Immigration Plans Uncovered by Republican Leaders


Immigration plans were uncovered by House Republican leaders on Tuesday. This comes just two days after President Obama addressed the nation in the State of the Union. Late in his speech, he hinted at that he would be willing to work with Republicans on such a controversial issue. With the 2014 midterm elections fast approaching, comprehensive immigration reform will unquestionably be the topic of congressional policy debates.

The plans were articulated and unveiled at the GOP’s annual caucus retreat in Maryland. The Republican’s outline states that there will be no singular route to citizenship for the nearly 11 million undocumented immigrants now residing within the U.S. borders. The GOP is attempting to jumpstart the rank and file by reviving the long-failed effort to bring solvency to one of the nation’s largest policy problems. Speaker of the House John Boehner (R) stated that the Republicans of Congress are going to outline principles and standards of immigration reform to reach a general consensus of how the party feels.

Speaker Boehner has drawn strong opposition from within his own party.

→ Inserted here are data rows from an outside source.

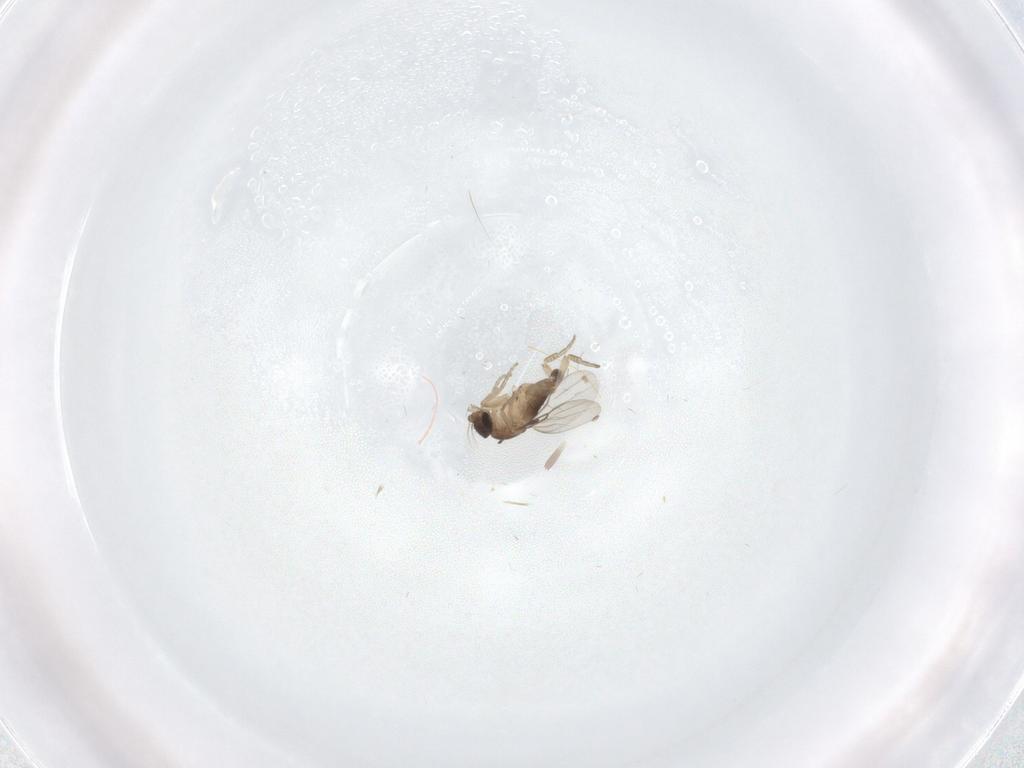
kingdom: Animalia
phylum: Arthropoda
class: Insecta
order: Diptera
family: Phoridae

Several congressional conservatives fear that the less conservative legislation will lead to citizenship for immigrants who have violated U.S. immigration laws. Conservatives have also been apprehensive towards President Obama and his enforcement of regulations, which is leading to their reluctance in handing the president a strong and long sought-after legislative victory. The reluctance has prompted Republican leaders to craft their own immigration provisions.

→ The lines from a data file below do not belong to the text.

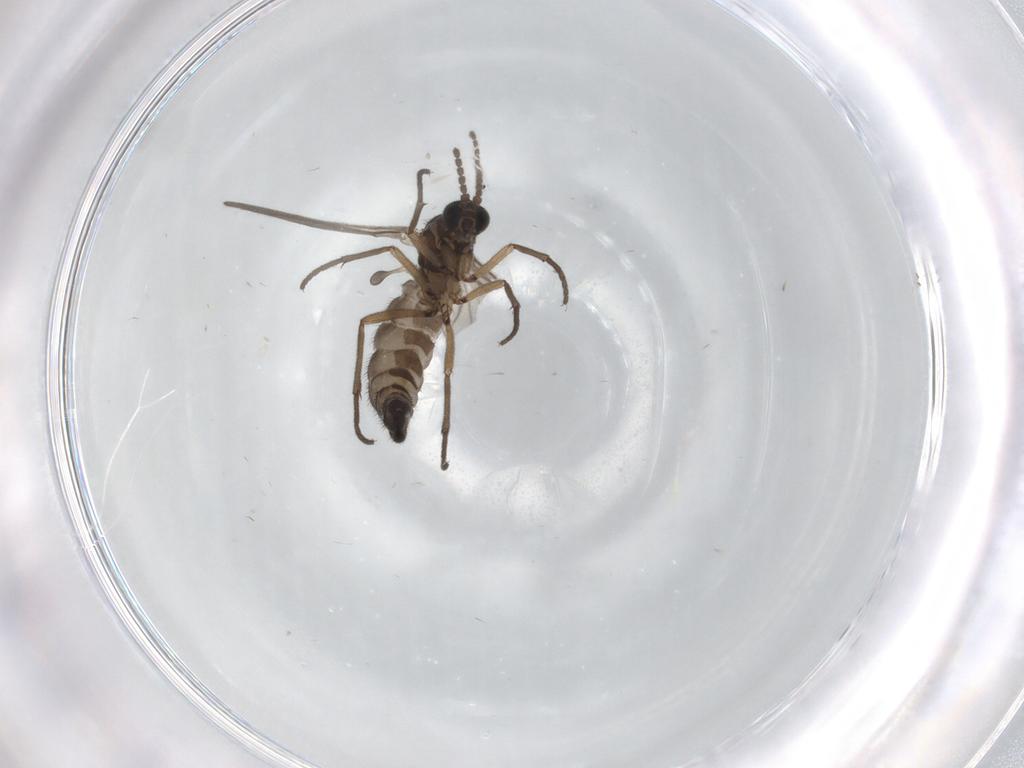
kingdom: Animalia
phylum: Arthropoda
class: Insecta
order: Diptera
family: Sciaridae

One noteworthy Republican who vehemently opposes such legislation is Alabama Senator Jeff Sessions. Sessions delivered a 30-page statement that included an itemized rebuttal to each of the principles being covered by the plans for immigration by Republicans. He warned the party of the negative impact of future changes in the current U.S. immigration policy. He stated that there would be drastic effects on domestic workers and taxpayers when the legalization of 11 million undocumented immigrants was carried out. Sessions and other congressional leaders argue that such an alteration in legal status and work authorization amounts to amnesty and assists illegal immigrants with a quick and easy path towards citizenship. In a response to President Obama’s renewed call for immigration reform, Sessions explained that Republicans, “must end the lawlessness – not surrender to it.”

Currently, members of Congress, predominantly Republicans, are articulating their own types of reform to immigration legislation – dealing with children whose parents came to the country illegally and visas for guest workers. Nevertheless, Republicans insist that the party must address the mounting stress of being competitive in presidential elections and passing well-crafted legislation.

Texas Senator Ted Cruz (R) has proceeded with caution in the party’s endeavor for enhanced immigration policy. Even before the Republican establishment could release documents containing possible provisions for immigration and the hinting of legalization, Cruz was prompted to denounce it as amnesty.

Boehner may believe that the rank and file Republicans have devised a respectable policy to deal with the increasing amount of illegals arriving in the country. He explained that Republicans need to agree on the parameters of they want to stay relevant in the future. Nonetheless, there is general consensus in the party that a restructuring of the nation’s immigration legislation is needed. Regardless of how this will affect Republicans in the midterm elections, they seem to be edging closer to uncovering their full plans for immigration.